这么一个旅店存了满满一大桶的盐,当时我翻盐的时候没有在意,但现在想一想,这里说荒村旅店没有人来,又不是什么天天车水马龙的高档酒店,需要这么多的盐么?
那么这里是……
一个毒品集团的交易场所?
我们闯入了一个秘密的毒品窝点?
我们的凶杀案难道不过是人家一点点灭口的手段?
不,凶杀案应该跟他们没有关系,至少我希望跟他们没有关系。
毒品赚钱不是靠杀人,他们肯定是越低调越好,这里面荒山野岭警察都不来,对于他们来说是难得的一处福地。杀人这么大的动静,造成的骚动肯定是他们不希望的。
这么说,凶手还是学生党的人?
我松了口气,只要不是他们,那他们就没有全部灭口的必要。下一步要想的是,如何从这个地方逃出去,这个旅店恐怕要比外面的荒山更加凶险。
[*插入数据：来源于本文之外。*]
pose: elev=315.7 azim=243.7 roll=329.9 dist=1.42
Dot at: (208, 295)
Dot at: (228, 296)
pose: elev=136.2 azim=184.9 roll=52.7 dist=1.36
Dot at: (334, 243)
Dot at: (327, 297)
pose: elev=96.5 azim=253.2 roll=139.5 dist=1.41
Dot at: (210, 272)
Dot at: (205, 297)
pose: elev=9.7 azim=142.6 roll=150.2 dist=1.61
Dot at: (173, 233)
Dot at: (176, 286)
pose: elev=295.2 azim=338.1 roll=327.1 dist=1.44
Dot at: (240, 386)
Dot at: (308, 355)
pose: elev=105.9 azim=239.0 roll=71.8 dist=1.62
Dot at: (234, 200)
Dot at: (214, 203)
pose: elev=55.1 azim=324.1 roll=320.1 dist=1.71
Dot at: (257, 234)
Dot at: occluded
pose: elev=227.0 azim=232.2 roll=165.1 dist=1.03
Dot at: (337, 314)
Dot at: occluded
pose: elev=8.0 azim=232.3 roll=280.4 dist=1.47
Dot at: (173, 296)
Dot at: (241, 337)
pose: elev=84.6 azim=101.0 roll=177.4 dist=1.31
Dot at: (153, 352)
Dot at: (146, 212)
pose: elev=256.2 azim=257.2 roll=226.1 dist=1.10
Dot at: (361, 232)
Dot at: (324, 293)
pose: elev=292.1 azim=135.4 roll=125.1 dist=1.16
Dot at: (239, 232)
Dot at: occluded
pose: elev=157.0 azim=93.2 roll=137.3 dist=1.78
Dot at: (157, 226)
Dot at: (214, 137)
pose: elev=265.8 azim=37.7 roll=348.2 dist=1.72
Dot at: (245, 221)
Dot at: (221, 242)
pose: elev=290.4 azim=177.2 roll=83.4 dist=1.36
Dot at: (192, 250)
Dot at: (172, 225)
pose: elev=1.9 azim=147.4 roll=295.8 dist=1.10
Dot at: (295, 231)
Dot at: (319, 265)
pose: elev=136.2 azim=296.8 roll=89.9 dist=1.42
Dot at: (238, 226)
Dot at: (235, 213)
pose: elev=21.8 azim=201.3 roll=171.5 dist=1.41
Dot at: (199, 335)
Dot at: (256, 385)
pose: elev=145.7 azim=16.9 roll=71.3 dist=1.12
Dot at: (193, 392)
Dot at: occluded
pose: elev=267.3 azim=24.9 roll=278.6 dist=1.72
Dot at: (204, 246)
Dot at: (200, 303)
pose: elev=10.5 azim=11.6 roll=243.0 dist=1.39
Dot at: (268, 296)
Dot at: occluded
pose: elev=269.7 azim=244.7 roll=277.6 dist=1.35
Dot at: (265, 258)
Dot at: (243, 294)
丢了一袋毒品我虽然不知道价值几何,但他们肯定不会善罢甘休,早晚会查到我的头上。
正想着,侏儒突然开口喊了我一声喂,我吓了一跳,转过去的时候侏儒说,愣什么神呢,还不换件衣服。
我哦了一声说,没看什么,只是觉得这个旅店怪可怕的。
侏儒说,别想了,命里注定的事儿,瞎想也没用。赶快走吧,别影响我看书。
说真的,你让我在这些面多待,我也不想。
我之前处于了一种奇怪的昏睡之中,现在还觉得精神恍惚,四周的事物会突然在我的眼角余光出发生一点扭曲,这东西的劲头太强了,我虽然仅仅是沾了一点,但也让我浑身上下难受如此,这让我更加肯定毒品的推断。
总之,现在每个人都处于一种极其危险地状态。
之前很危险,但毕竟是鬼神之论,我老觉得有些虚假,但现在这危险是来自于贩毒团伙的,人远比鬼危险得多。
我转身往上走,侏儒突然喊了我一声。
我回过头,看他的眼睛闪着光,他对我说,你看起来不太好。
我说,从小身体弱,刚刚在外面又淋雨又害怕,有点感冒了。
侏儒走过来,抬头看了看我,他说,这么大的黑眼圈。
我没有仔细看自己现在变成什么样子了,我说,有点发烧,之前的感冒又复发了。
侏儒说,你这个脸色可真的不太好,看起来怎么像是吸毒了。
一瞬间,旅店里面的灯突然闪了闪,我站在那里看着眼前的侏儒,他的手放在背后,我不知道手中是否握着什么凶器,我大脑如同过载的机器一般旋转。